Teaching children to forgive may not be something that you would think about when it comes to parenting. It may be just part of your day, or not anything you really spent time thinking about as a parent. Don’t overlook the importance of teaching your children the purpose and meaning of forgiveness, and how it can be one of the best things they can do for their own happiness.

Teaching Children to Forgive - Forgiveness is a part of life. The earlier a child learns this the happier their life will be. | www.joyinthehome.com

Teaching Children to Forgive:

The younger you start teaching your children the better. The formative years (birth to five years) are the best time to introduce things that will make up their character.

With a few things in place, forgiveness will be something that becomes second nature for your children.
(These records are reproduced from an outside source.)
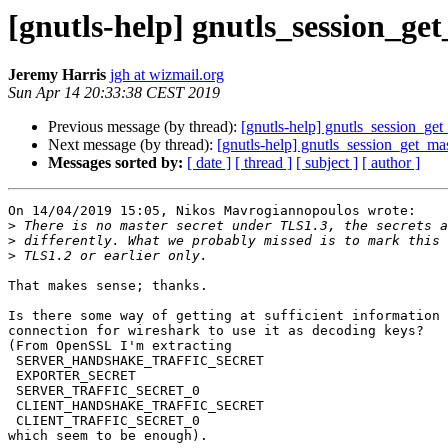
[gnutls-help] gnutls_session_ge
Jeremy Harris
jgh at wizmail.org
Sun Apr 14 20:33:38 CEST 2019
Previous message (by thread):
[gnutls-help] gnutls_session_get
Next message (by thread):
[gnutls-help] gnutls_session_get_mas
Messages sorted by:
[ date ]
[ thread ]
[ subject ]
[ author ]
On 14/04/2019 15:05, Nikos Mavrogiannopoulos wrote:

>
>
>
That makes sense; thanks.

Is there some way of getting at sufficient information 
connection for wireshark to use it as decoding keys?

(From OpenSSL I'm extracting

 SERVER_HANDSHAKE_TRAFFIC_SECRET

 EXPORTER_SECRET

 SERVER_TRAFFIC_SECRET_0

 CLIENT_HANDSHAKE_TRAFFIC_SECRET

 CLIENT_TRAFFIC_SECRET_0

which seem to be enough).
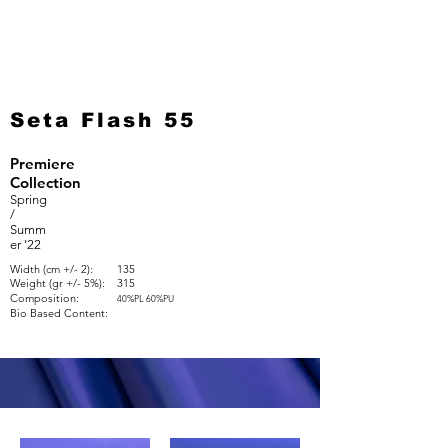
Seta Flash 55
Premiere
Collection
Spring
/
Summ
er '22
Width (cm +/- 2):
135
Weight (gr +/- 5%):
315
Composition:
40%PL 60%PU
Bio Based Content:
  • Use the vocabulary – The term ‘forgive’ is a strong word, far different than the substitue ‘it is okay’, which is used when an offender apologizes to the offended. Teach your child at a young age to say ‘You are forgiven’ because this goes straight to the heart and softens the offended. 
  • Embrace each other – In our family, we hug each other when forgiveness is being given, as an act that goes further than words. When you teach children to forgive, they normally desire to embrace the other naturally, so encourage this precious act to further aid in the process.
  • Reinforce the Forgiveness – In a life of a child 5 year old and younger, the offenses usually comes from acts of unkindness, not sharing or in many cases, accidents. Some children have a hard time ‘forgetting’ that they forgave the other person. This is okay, as we know the heart takes time to heal when it is offended. To teach children to forgive, we also need to help them walk through the lasting affects that may still linger if their hearts are still hurting. Reinforce this forgiveness by talking about the good things the offender has done for the hurt child and walk through the healing with them.

The more a child has the opportunity to use “I forgive you” in their own experiences, the likelihood of them walking through life without bitterness and hard feelings. Holding on to grudges and past hurts have been proven to more harmful to that person in the long run.

Your children’s future will be happier from adding this one phrase to their own vocabulary, knowing how to do it on their own and making it a habit for life.